И он ринулся на нее с силой и уверенностью, о которых столько мечтал, и слышал, как она прошептала:
— Ох, негодяй, ты же обещал мне…
Но он не нарушил своего обещания. Он сказал ей, что уложил ее на зеленую лужайку, и он именно так и сделал, хотя и не посвятил ее в свою тайну, потому что даже любовники должны хранить про себя свои маленькие тайны. Но он совершенно буквально сделал то, что обещал ей. И вдруг его охватил приступ хохота. Прижимая девушку к себе, прижимаясь губами к ее горлу, он начал безудержно смеяться, и она сказала:
— Прекрати, ненормальный, щекотно же.
— Ты хоть знаешь, что мы сейчас делаем? — спросил он и сел.

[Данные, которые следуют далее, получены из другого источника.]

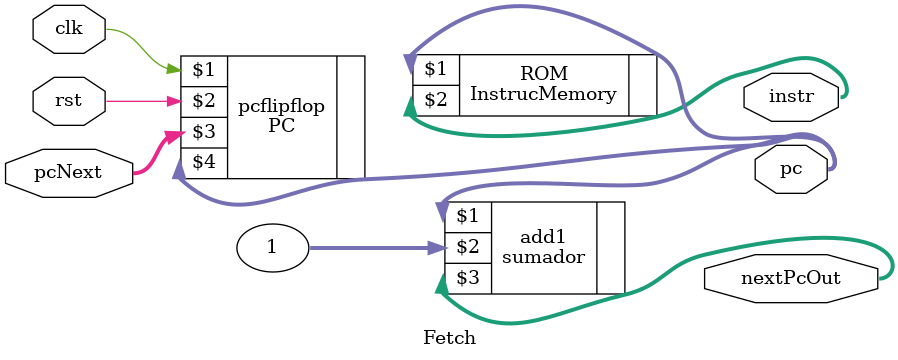
<source format=sv>
module Fetch (input logic clk,
					input logic rst,
					//input logic pcWrite,
					input logic [31:0]pcNext,
					output logic [31:0]instr, pc, nextPcOut);
					
	PC #(32) pcflipflop(clk, rst, pcNext, pc);
	sumador #(32) add1(pc, 32'h1, nextPcOut);
	InstrucMemory ROM(pc,instr);
	
endmodule

</source>
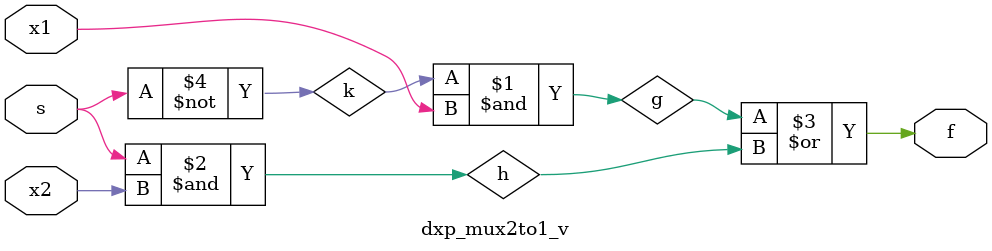
<source format=v>
module dxp_mux2to1_v (s, x1, x2, f);
	input x1, x2, s;
	output f;
	wire	k, g, h;

	not (k, s);
	and (g, k, x1);
	and (h, s, x2);
	or (f, g, h);

endmodule

</source>
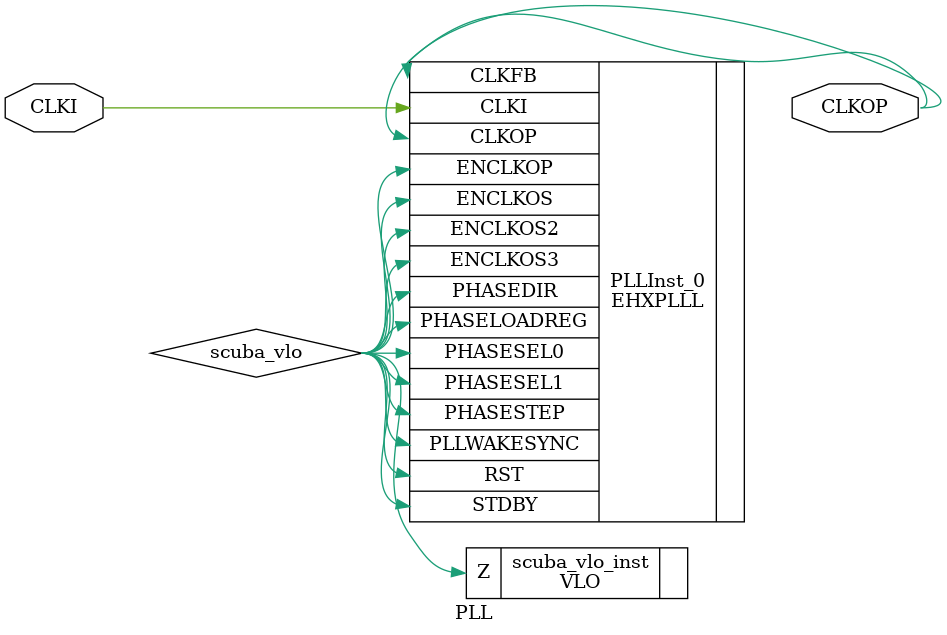
<source format=v>

module PLL (CLKI, CLKOP) /* synthesis NGD_DRC_MASK=1, syn_module_defined=1 */ ;   // /home/user/Master Thesis/1bitSDR/1bitSDRLatticeTest/IP/PLL/PLL.v(8[8:11])
    input CLKI;   // /home/user/Master Thesis/1bitSDR/1bitSDRLatticeTest/IP/PLL/PLL.v(9[16:20])
    output CLKOP;   // /home/user/Master Thesis/1bitSDR/1bitSDRLatticeTest/IP/PLL/PLL.v(10[17:22])
    
    wire CLKI /* synthesis is_clock=1 */ ;   // /home/user/Master Thesis/1bitSDR/1bitSDRLatticeTest/IP/PLL/PLL.v(9[16:20])
    wire CLKOP /* synthesis is_clock=1 */ ;   // /home/user/Master Thesis/1bitSDR/1bitSDRLatticeTest/IP/PLL/PLL.v(10[17:22])
    
    wire scuba_vlo, VCC_net;
    
    VLO scuba_vlo_inst (.Z(scuba_vlo));
    EHXPLLL PLLInst_0 (.CLKI(CLKI), .CLKFB(CLKOP), .PHASESEL0(scuba_vlo), 
            .PHASESEL1(scuba_vlo), .PHASEDIR(scuba_vlo), .PHASESTEP(scuba_vlo), 
            .PHASELOADREG(scuba_vlo), .STDBY(scuba_vlo), .PLLWAKESYNC(scuba_vlo), 
            .RST(scuba_vlo), .ENCLKOP(scuba_vlo), .ENCLKOS(scuba_vlo), 
            .ENCLKOS2(scuba_vlo), .ENCLKOS3(scuba_vlo), .CLKOP(CLKOP)) /* synthesis FREQUENCY_PIN_CLKOP="83.333333", FREQUENCY_PIN_CLKI="25.000000", ICP_CURRENT="5", LPF_RESISTOR="16", syn_instantiated=1 */ ;
    defparam PLLInst_0.CLKI_DIV = 3;
    defparam PLLInst_0.CLKFB_DIV = 10;
    defparam PLLInst_0.CLKOP_DIV = 7;
    defparam PLLInst_0.CLKOS_DIV = 1;
    defparam PLLInst_0.CLKOS2_DIV = 1;
    defparam PLLInst_0.CLKOS3_DIV = 1;
    defparam PLLInst_0.CLKOP_ENABLE = "ENABLED";
    defparam PLLInst_0.CLKOS_ENABLE = "DISABLED";
    defparam PLLInst_0.CLKOS2_ENABLE = "DISABLED";
    defparam PLLInst_0.CLKOS3_ENABLE = "DISABLED";
    defparam PLLInst_0.CLKOP_CPHASE = 6;
    defparam PLLInst_0.CLKOS_CPHASE = 0;
    defparam PLLInst_0.CLKOS2_CPHASE = 0;
    defparam PLLInst_0.CLKOS3_CPHASE = 0;
    defparam PLLInst_0.CLKOP_FPHASE = 0;
    defparam PLLInst_0.CLKOS_FPHASE = 0;
    defparam PLLInst_0.CLKOS2_FPHASE = 0;
    defparam PLLInst_0.CLKOS3_FPHASE = 0;
    defparam PLLInst_0.FEEDBK_PATH = "CLKOP";
    defparam PLLInst_0.CLKOP_TRIM_POL = "FALLING";
    defparam PLLInst_0.CLKOP_TRIM_DELAY = 0;
    defparam PLLInst_0.CLKOS_TRIM_POL = "FALLING";
    defparam PLLInst_0.CLKOS_TRIM_DELAY = 0;
    defparam PLLInst_0.OUTDIVIDER_MUXA = "DIVA";
    defparam PLLInst_0.OUTDIVIDER_MUXB = "DIVB";
    defparam PLLInst_0.OUTDIVIDER_MUXC = "DIVC";
    defparam PLLInst_0.OUTDIVIDER_MUXD = "DIVD";
    defparam PLLInst_0.PLL_LOCK_MODE = 0;
    defparam PLLInst_0.PLL_LOCK_DELAY = 200;
    defparam PLLInst_0.STDBY_ENABLE = "DISABLED";
    defparam PLLInst_0.REFIN_RESET = "DISABLED";
    defparam PLLInst_0.SYNC_ENABLE = "DISABLED";
    defparam PLLInst_0.INT_LOCK_STICKY = "ENABLED";
    defparam PLLInst_0.DPHASE_SOURCE = "DISABLED";
    defparam PLLInst_0.PLLRST_ENA = "DISABLED";
    defparam PLLInst_0.INTFB_WAKE = "DISABLED";
    PUR PUR_INST (.PUR(VCC_net));
    defparam PUR_INST.RST_PULSE = 1;
    VHI i48 (.Z(VCC_net));
    GSR GSR_INST (.GSR(VCC_net));
    
endmodule
//
// Verilog Description of module PUR
// module not written out since it is a black-box. 
//


</source>
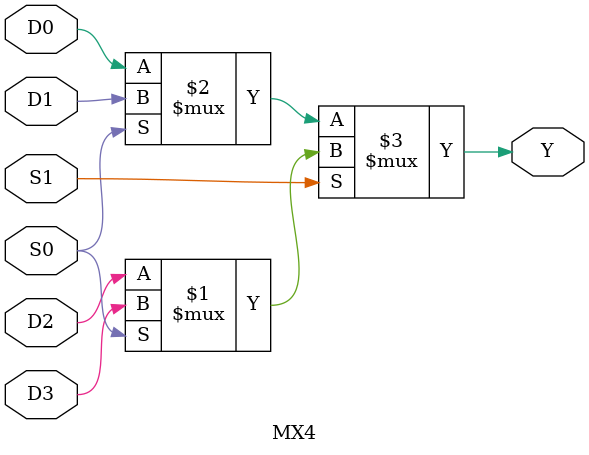
<source format=v>
module MX4 (
	input D0, D1, D2, D3, S0, S1,
	output Y
);
	assign Y = S1 ? (S0 ? D3 : D2) : (S0 ? D1 : D0);
endmodule
</source>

— Да уж знаю, — ответила Мерили, неловко оправляя юбку.
— А знаешь где?
— Прямо в Публичной библиотеке Нью-Йорка.
— Правильно. А знаешь, на чем?
— На полу.
— Не правильно.
— Извини, на твоем пиджаке.
— Неверно.
— Тогда на чем же?
— На пятистах тысячах долларов, — сказал Малони, встал на ноги, отряхнул брюки и протянул девушке руку.
— Могу я попросить тебя встать?
— Конечно, — озадаченно сказала она и дала ему руку.
Он помог ей подняться и, усмехаясь, взял пиджак. Вытряхивая из него пыль, он сказал:
— Ты что-нибудь слышишь?
— Нет. — Послушай внимательно.
— Все равно я ничего не слышу.
— Ну, слушай же, — сказал он и намеренно провел ладонью по пиджаку долгим движением, счищая пыль со спины, плечей и рукавов и склонив голову набок, усмехаясь ничего не понимающей девушке, которая смотрела на него так, словно после всего он повредился в уме.
— Ничего я не слышу.
— Не слышишь, как шуршит шелк?
— Нет.
— И не слышишь, как шелестят крылья ангелов?
— Нет!
— Неужели ты не слышишь, прелесть моя, как шуршат деньги?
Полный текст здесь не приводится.